**Exercise details:** Could you transcribe every line of text in the data below word for word, leaving out the pictures?

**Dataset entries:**
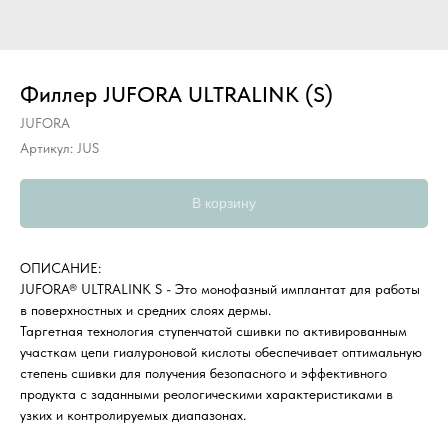
Филлер JUFORA ULTRALINK (S)
JUFORA
Артикул:
JUS
В корзину
ОПИСАНИЕ:
JUFORA® ULTRALINK S - Это монофазный имплантат для работы
в поверхностных и средних слоях дермы.
Таргетная технология ступенчатой сшивки по активированным
участкам цепи гиалуроновой кислоты обеспечивает оптимальную
степень сшивки для получения безопасного и эффективного
продукта с заданными реологическими характеристиками в
узких и контролируемых диапазонах.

**Response box:**
Филлер JUFORA ULTRALINK (S)
JUFORA
Артикул:
JUS
В корзину
ОПИСАНИЕ:
JUFORA® ULTRALINK S - Это монофазный имплантат для работы
в поверхностных и средних слоях дермы.
Таргетная технология ступенчатой сшивки по активированным
участкам цепи гиалуроновой кислоты обеспечивает оптимальную
степень сшивки для получения безопасного и эффективного
продукта с заданными реологическими характеристиками в
узких и контролируемых диапазонах.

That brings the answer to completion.